The incentive of money can be seen with the influenza drugs. Not many people have the need for influenza antivirals, since there is a pretty good vaccine produced each year for those at risk, and those not in high risk groups do not tend to suffer from severe enough disease to warrant treatment with anything other than blankets and Lemsip. So why are there two good drugs sitting on the market when they are not needed? The answer lies with the government who, fearing an approaching flu pandemic (we are due for one) decided to stockpile the anti-influenza drugs before they were widely used and resistance developed.

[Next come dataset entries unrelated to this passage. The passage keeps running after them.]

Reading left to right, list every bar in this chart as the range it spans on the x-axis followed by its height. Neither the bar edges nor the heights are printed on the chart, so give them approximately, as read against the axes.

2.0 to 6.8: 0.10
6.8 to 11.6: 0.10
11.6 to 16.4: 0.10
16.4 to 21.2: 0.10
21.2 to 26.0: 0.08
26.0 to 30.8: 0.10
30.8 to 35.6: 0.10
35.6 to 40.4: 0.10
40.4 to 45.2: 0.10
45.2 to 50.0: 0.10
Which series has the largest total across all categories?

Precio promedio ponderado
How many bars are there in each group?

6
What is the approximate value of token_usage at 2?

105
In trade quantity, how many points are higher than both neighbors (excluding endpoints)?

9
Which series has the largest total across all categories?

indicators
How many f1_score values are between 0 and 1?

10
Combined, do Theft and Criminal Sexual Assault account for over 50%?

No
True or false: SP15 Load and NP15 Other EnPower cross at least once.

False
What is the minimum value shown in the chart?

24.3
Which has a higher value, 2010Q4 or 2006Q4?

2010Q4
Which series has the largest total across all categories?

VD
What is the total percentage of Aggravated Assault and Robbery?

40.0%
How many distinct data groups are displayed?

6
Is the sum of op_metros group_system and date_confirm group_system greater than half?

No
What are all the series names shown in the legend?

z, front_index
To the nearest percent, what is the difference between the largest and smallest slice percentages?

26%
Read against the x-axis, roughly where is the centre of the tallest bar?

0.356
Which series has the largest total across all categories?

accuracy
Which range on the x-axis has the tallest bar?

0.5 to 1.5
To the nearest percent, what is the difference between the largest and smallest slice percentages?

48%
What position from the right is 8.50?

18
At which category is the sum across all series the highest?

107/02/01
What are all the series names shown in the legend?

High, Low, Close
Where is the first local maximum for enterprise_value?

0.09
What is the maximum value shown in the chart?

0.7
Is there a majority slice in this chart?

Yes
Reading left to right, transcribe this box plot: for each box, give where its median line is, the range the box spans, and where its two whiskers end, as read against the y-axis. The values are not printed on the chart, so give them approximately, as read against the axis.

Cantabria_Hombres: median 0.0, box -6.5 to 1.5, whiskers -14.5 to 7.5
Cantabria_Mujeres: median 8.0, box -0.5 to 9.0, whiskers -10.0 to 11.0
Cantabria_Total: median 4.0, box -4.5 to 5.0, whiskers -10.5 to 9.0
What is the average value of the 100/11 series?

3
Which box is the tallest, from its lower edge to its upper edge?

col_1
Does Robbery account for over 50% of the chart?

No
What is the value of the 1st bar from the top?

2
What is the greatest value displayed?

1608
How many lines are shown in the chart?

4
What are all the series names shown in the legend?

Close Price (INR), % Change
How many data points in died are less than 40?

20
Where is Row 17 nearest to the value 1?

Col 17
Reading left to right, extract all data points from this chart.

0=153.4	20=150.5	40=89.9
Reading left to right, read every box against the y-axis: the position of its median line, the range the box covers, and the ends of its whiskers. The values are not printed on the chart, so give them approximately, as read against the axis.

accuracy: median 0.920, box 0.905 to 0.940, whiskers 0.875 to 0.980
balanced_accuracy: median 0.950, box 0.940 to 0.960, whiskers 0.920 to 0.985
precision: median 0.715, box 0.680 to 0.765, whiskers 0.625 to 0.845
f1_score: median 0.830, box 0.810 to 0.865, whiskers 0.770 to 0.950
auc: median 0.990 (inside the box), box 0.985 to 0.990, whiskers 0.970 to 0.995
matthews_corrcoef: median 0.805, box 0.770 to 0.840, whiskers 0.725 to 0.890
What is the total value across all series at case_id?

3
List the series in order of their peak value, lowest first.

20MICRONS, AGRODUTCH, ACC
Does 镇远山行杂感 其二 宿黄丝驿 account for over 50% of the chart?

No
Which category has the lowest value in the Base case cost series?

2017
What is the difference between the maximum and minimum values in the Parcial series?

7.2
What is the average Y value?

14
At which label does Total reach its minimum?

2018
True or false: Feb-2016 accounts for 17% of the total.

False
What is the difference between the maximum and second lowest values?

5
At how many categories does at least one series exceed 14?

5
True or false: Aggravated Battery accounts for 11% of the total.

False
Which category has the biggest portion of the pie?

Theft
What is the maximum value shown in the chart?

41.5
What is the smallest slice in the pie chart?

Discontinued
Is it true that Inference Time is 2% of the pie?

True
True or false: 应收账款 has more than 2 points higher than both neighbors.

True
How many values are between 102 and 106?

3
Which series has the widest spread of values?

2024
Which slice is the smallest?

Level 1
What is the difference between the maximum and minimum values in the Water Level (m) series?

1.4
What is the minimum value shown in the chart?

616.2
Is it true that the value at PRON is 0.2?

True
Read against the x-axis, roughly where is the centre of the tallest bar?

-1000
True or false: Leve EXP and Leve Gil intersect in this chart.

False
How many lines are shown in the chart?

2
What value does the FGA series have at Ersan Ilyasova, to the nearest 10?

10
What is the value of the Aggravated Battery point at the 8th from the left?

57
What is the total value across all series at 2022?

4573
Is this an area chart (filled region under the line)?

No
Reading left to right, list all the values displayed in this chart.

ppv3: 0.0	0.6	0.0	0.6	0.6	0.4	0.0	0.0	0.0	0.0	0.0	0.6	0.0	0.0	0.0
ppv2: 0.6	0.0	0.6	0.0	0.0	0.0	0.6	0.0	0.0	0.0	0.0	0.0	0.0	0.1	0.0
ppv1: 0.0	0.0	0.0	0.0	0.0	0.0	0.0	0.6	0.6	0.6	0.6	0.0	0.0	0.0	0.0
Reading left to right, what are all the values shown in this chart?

The biggest burden of viral disease, as with most infectious diseases, lies in developing countries. They are the worst hit by the HIV pandemic, suffer outbreaks of haemorrhagic fevers, are plagued by water borne viral diarrhoeal diseases and various other viral nasties. However, since they for the most part do not have the capital to fund a national health service and the people cannot afford medications themselves, these countries and their endemic diseases have been largely ignored by the drug companies due to the lack of profit potential. This means that the countries worst affected by HIV are the ones who do not have access to effective antiretroviral therapy, and that children die in the thousands because of viral diarrhoea. Some drug companies are starting to research third world diseases, but progress is slow and funding is not the best. Since we in the west need medications we cannot boycott the companies, and allowing patents to be extended would only put more strain on the already overwrought NHS. However, there needs to be a shift in attitudes towards making the companies more responsible for the drugs they develop.